船は進むよ

 奮発した甲斐あって、船旅は快適そのものだった。


「アリス大丈夫? お水飲んで」

「あり、がと……」


 船酔いでぼくが寝込んでいること意外は。


 誘拐騒ぎの時にあそこまで体調が悪化したのは変だなと思っていたんだ。


 確かに旅の疲労と無理が一気に来たっていうのが理由だけど、完全に動けなくなった原因の中に船酔いも含まれていたんだろう。


「昼メシ貰ってきてやったにゃ」

「うん……」


 基本は2階奥にある食堂で食事を取るんだけど、2日目にしてぼくは欠席となってしまった。


「この船で酔うのも珍しいって言ってたにゃ……幽霊船の時は平気だったのにゃ?」

「それどころじゃ、なかったの、かも」


 当時は船酔いでーすなんて言ってられない状況だった。


 それに前世では乗り物酔いしたことは殆どなかったし、今生で初体験だ。


 まさかこんなに辛いとは。


「アリスね、馬車酔いするからちょっと心配だったの……」

「……あー」


 思い出した、フォーリンゲンに行ったときも大分酔ってた。普段から体調悪いから乗り物に酔ったという認識が弱くて忘れていた。

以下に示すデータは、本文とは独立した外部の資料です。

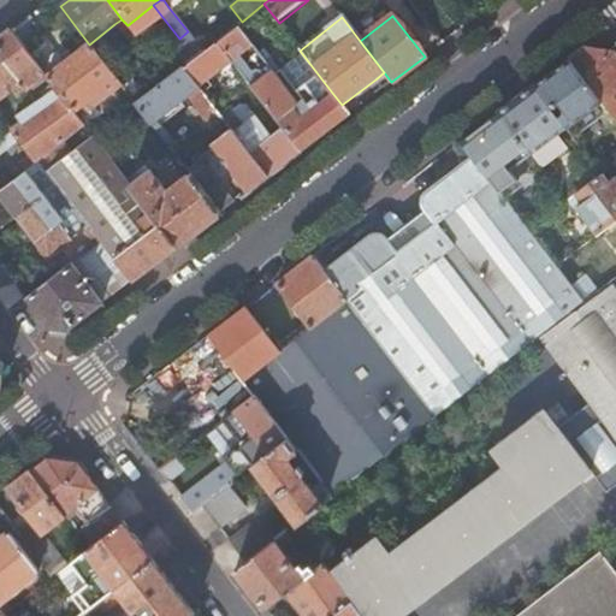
[(122,19),(114,24),(123,34),(130,28),(128,25),(122,19)]
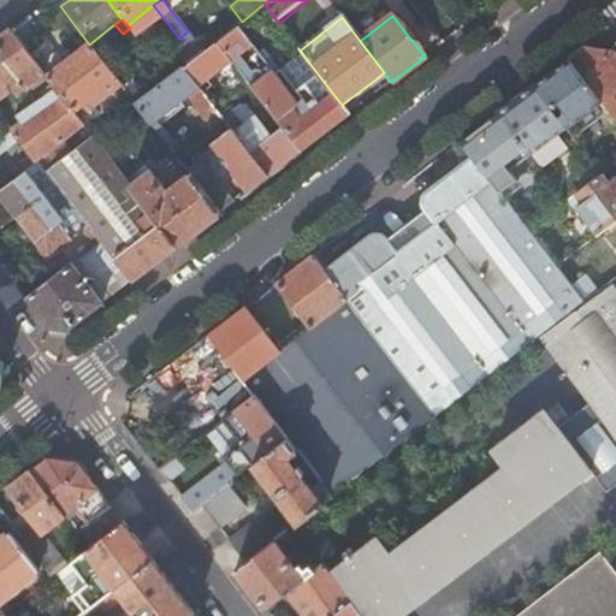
[(236,67),(244,61),(261,48),(242,22),(215,41),(231,61),(236,67)]
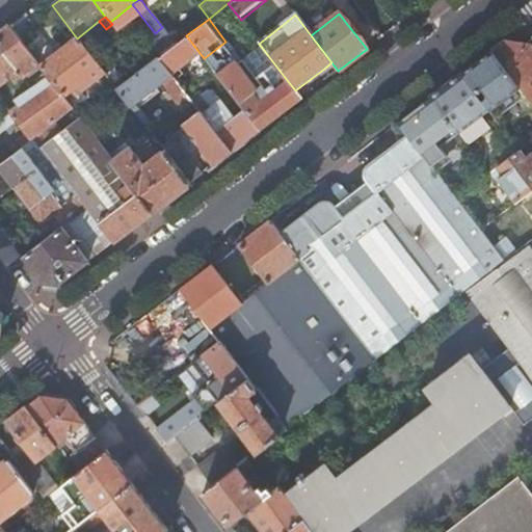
[(37,64),(9,27),(0,33),(0,83),(9,76),(15,82),(37,64)]
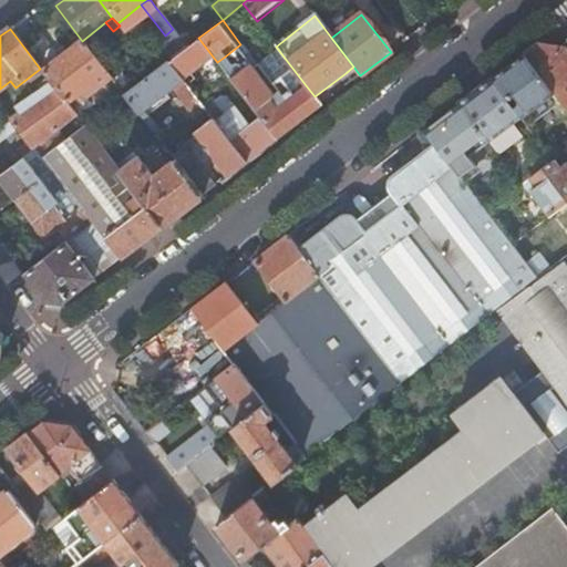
[(173,58),(186,47),(173,29),(165,35),(160,39),(173,58)]
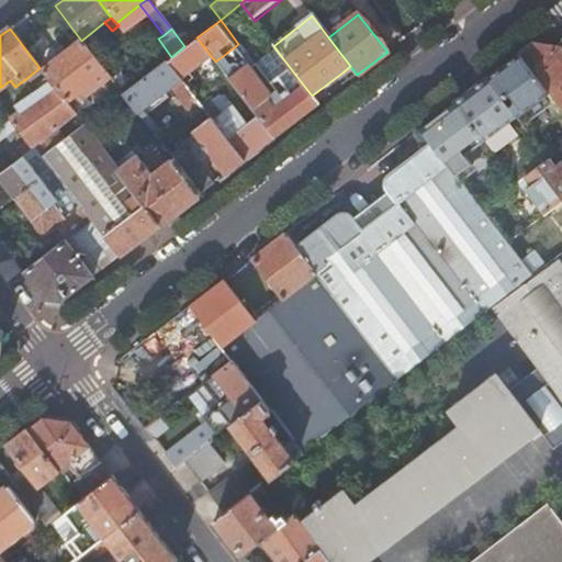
[(195,68),(211,56),(197,37),(184,46),(171,57),(167,60),(181,80),(195,68)]
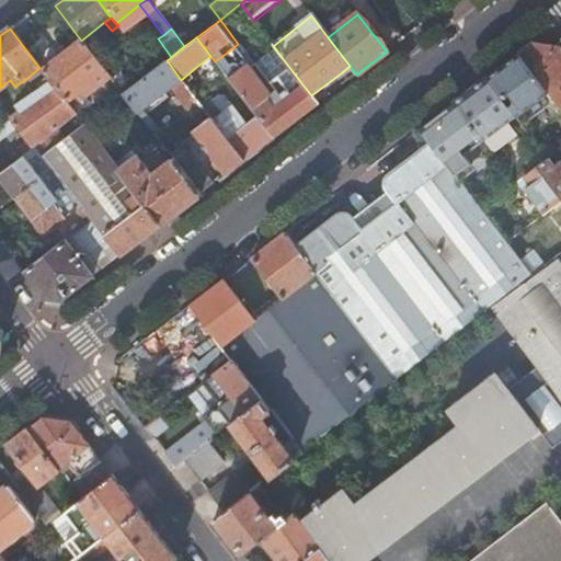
[(70,107),(110,77),(81,41),(61,56),(42,71),(48,79),(54,87),(70,107)]
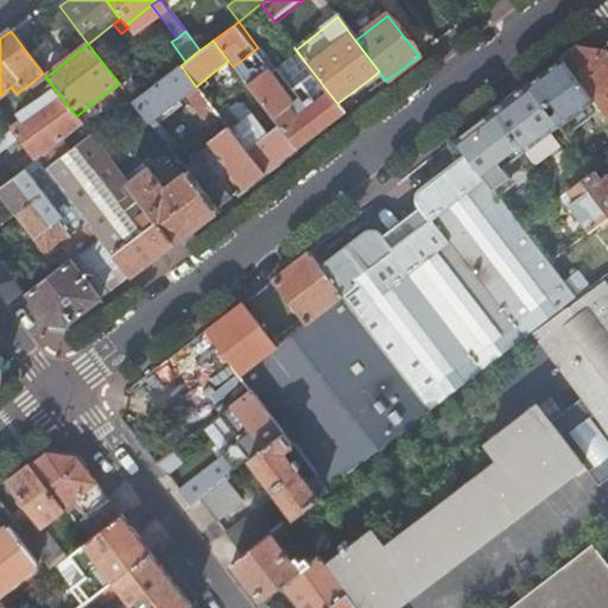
[(601,112),(607,121),(607,58),(603,54),(575,50),(561,61),(597,108),(601,112)]
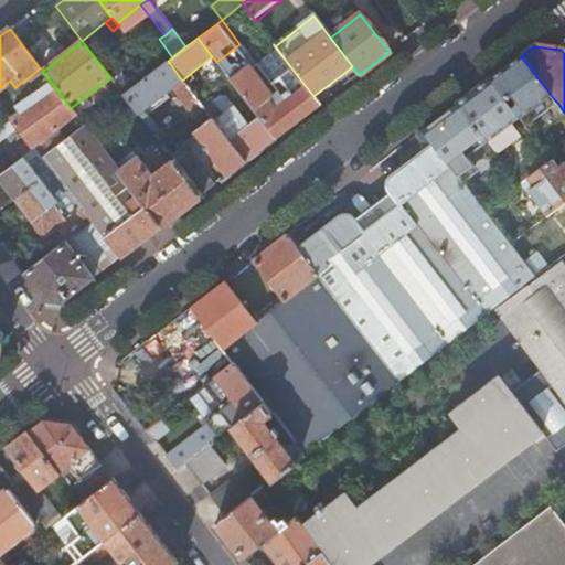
[(212,56),(196,68),(214,91),(230,78),(216,62),(212,56)]
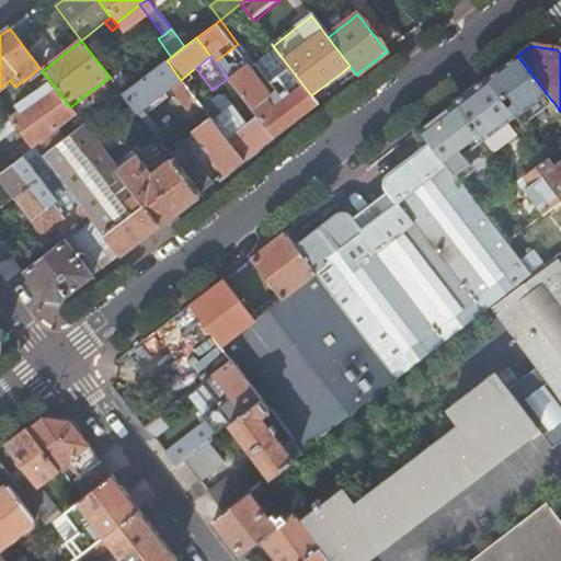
[(274,138),(318,104),(311,95),(302,84),(289,94),(286,91),(277,98),(279,102),(273,106),(267,98),(271,95),(243,59),(231,68),(222,56),(215,61),(228,78),(256,116),(274,138)]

 だとすると根本的に乗り物に弱いのか、なんて身体だ。


「避難するにゃ?」


 ノーチェが言いたいのは、404アパートに退避するかってことだろう。


 手のひとつではあるけど、今回の船旅は長くても1週間ほど。


「あと数日だし、我慢したい……」

「無理するにゃよ」

「うん……」


 常に頼るようになると、油断が生まれそうで嫌なのだ。


「ちょっと風にあたる?」

「……そうする」


 何とか食事を負えると、心配したスフィに肩を借りて甲板に出る。


 外に出ると潮臭いのは気になるけど、多少気分が良くなった。


 広い甲板にはそれなりの人数の乗客が歩いている。


 いわゆる冒険者みたいなのはほとんど居ない。


「あれ、アリスちゃんだ。大丈夫?」

「むむむ、動けるようになったのじゃ?」


 縁から海を眺めていたフィリアとシャオが、ぼくに気付いたようだ。


「……ギリ」

「いっぱいいっぱいみたいだから、そっとしておいてあげてね」

「おぬし、もう寝ておれ」


 というか、なんでこの子たちは酔わないんだ……。


 身体スペックの差が理不尽だ。


「うぅ……」

「ほらアリス、遠くを見て、漁師のおじさんが遠くを見るといいって言ってたよ」

「とおく……」


 視線を上げると、どこまでも続くような海原が広がっている。


 三半規管がやられているせいか、人の声と波に混じって変な音まで聞こえる。


 バシャバシャと跳ねる音が、遠くから風に乗って近づいてきているみたいだ。


 音はちょっとずつ大きくなってくる。やっぱり404アパートで休んでいた方がいいのかもしれない。


「敵襲! トビウオだ!」

「とびうお?」


 頭上から鐘を叩く音が響いた。


「君たち! そこから離れて!」


 同乗している冒険者達が、弓や剣を手にわらわらと甲板に集まってくる。


 ……気のせいじゃなかったんだ。


「魔獣にゃ!?」

「たしか、Cランク冒険者チームがいくつか、護衛にうっぷ……」


 こういった事態に備えて、ちゃんとした船なら護衛を雇っている。


 Cランクを複数雇っているあたり、流石は錬金術師ギルド長おすすめの船。


「来るぞ!」

「魚が飛んでる!」

「いや、跳ねて……」


 暫くして見えてきたのは、水の上を跳ねて迫る魚の群れ。


 飛び魚に似てるけど、羽のようなヒレが大きくて牙がある。


 ……魚に牙が。


「放て! 近づかせるな!」


 矢が次々と放たれるけど、やっぱりこの距離だと当たらない。


 追い払うのが目的なんだろうけど、効果は薄いみたいだ。


「あたしらも……」

「じゃまに、なる」


 実力的にじゃなくて、連携的に。


「遠距離攻撃できるものは前へ、引き付けてから放て!」


 指揮しているのは年配の冒険者。


 ひとつのチームって訳じゃなさそうだけど、打ち合わせがしっかりしているのか連携が取れている。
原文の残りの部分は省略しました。